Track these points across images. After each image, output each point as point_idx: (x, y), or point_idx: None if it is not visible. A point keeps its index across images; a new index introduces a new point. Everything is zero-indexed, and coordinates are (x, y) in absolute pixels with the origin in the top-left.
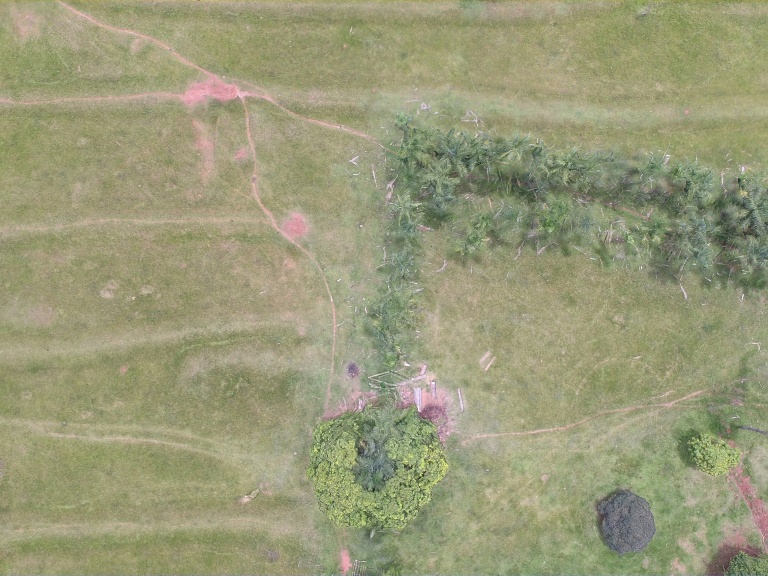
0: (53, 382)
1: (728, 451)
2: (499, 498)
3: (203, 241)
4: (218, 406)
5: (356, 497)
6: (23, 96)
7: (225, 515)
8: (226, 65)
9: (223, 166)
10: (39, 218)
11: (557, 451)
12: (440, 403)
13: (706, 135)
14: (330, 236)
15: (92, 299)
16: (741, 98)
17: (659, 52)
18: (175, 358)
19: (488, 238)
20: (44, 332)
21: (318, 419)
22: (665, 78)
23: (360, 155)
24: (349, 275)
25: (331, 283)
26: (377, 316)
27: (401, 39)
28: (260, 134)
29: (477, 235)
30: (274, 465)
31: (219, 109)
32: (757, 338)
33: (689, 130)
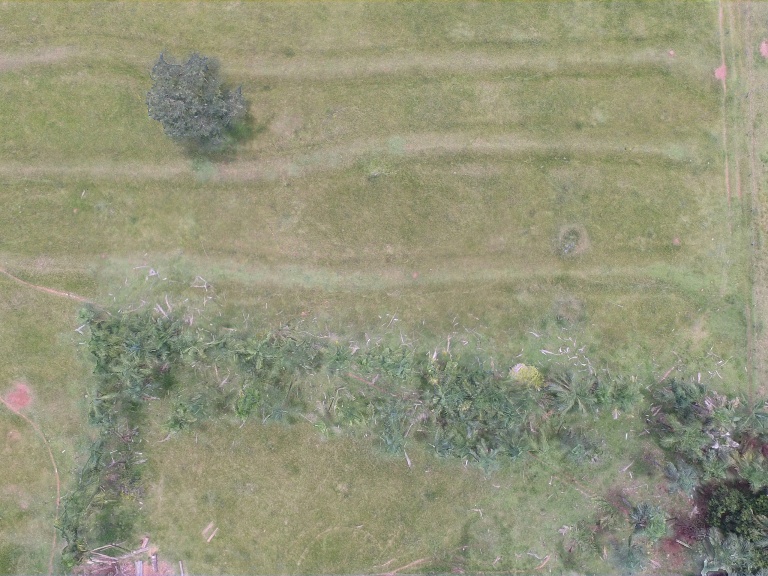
0: None
1: None
2: None
3: None
4: None
5: None
6: None
7: None
8: None
9: None
10: None
11: None
12: None
13: (435, 298)
14: (54, 407)
15: None
16: (471, 260)
17: (390, 214)
18: None
19: (195, 418)
20: None
21: None
22: (396, 240)
23: None
24: (73, 446)
25: (56, 454)
26: None
27: (133, 203)
28: None
29: (177, 420)
30: None
31: None
32: (480, 504)
33: (418, 293)
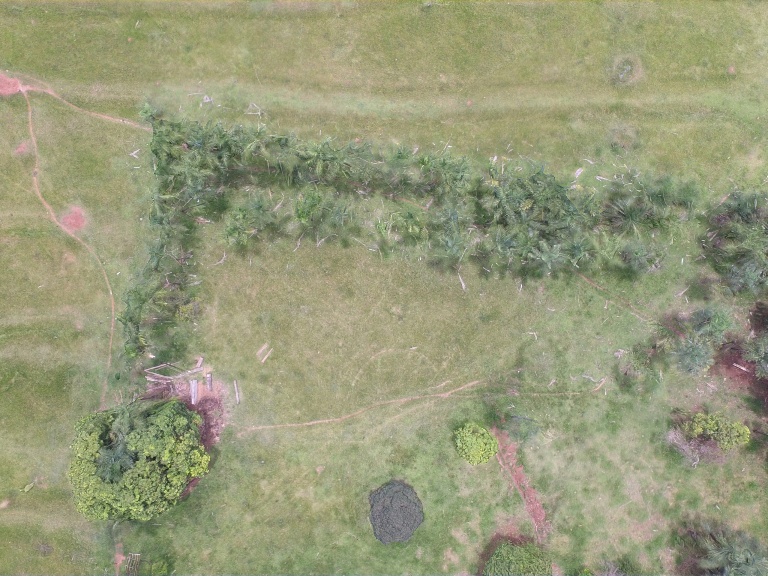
○ ○ ○
» **Task objective**:
Convert the material above into a Markdown table with the columns "Row" and "Line," giving each line its own row number and leaving out blank lines. Omit the pictures from the table.

» **The response**:
| Row | Line |
|---|---|
| 1 | Track these points across images. After each image, output each point as point_idx: (x, y), or point_idx: None if it is not visible. A point keeps its index across images; a new index introduces a new point. Everything is zero-indexed, and coordinates are (x, y) in absolute pixels with the origin in the top-left. |
| 2 | 0: (53, 382) |
| 3 | 1: (728, 451) |
| 4 | 2: (499, 498) |
| 5 | 3: (203, 241) |
| 6 | 4: (218, 406) |
| 7 | 5: (356, 497) |
| 8 | 6: (23, 96) |
| 9 | 7: (225, 515) |
| 10 | 8: (226, 65) |
| 11 | 9: (223, 166) |
| 12 | 10: (39, 218) |
| 13 | 11: (557, 451) |
| 14 | 12: (440, 403) |
| 15 | 13: (706, 135) |
| 16 | 14: (330, 236) |
| 17 | 15: (92, 299) |
| 18 | 16: (741, 98) |
| 19 | 17: (659, 52) |
| 20 | 18: (175, 358) |
| 21 | 19: (488, 238) |
| 22 | 20: (44, 332) |
| 23 | 21: (318, 419) |
| 24 | 22: (665, 78) |
| 25 | 23: (360, 155) |
| 26 | 24: (349, 275) |
| 27 | 25: (331, 283) |
| 28 | 26: (377, 316) |
| 29 | 27: (401, 39) |
| 30 | 28: (260, 134) |
| 31 | 29: (477, 235) |
| 32 | 30: (274, 465) |
| 33 | 31: (219, 109) |
| 34 | 32: (757, 338) |
| 35 | 33: (689, 130) |
| 36 | 0: None |
| 37 | 1: None |
| 38 | 2: None |
| 39 | 3: None |
| 40 | 4: None |
| 41 | 5: None |
| 42 | 6: None |
| 43 | 7: None |
| 44 | 8: None |
| 45 | 9: None |
| 46 | 10: None |
| 47 | 11: None |
| 48 | 12: None |
| 49 | 13: (435, 298) |
| 50 | 14: (54, 407) |
| 51 | 15: None |
| 52 | 16: (471, 260) |
| 53 | 17: (390, 214) |
| 54 | 18: None |
| 55 | 19: (195, 418) |
| 56 | 20: None |
| 57 | 21: None |
| 58 | 22: (396, 240) |
| 59 | 23: None |
| 60 | 24: (73, 446) |
| 61 | 25: (56, 454) |
| 62 | 26: None |
| 63 | 27: (133, 203) |
| 64 | 28: None |
| 65 | 29: (177, 420) |
| 66 | 30: None |
| 67 | 31: None |
| 68 | 32: (480, 504) |
| 69 | 33: (418, 293) |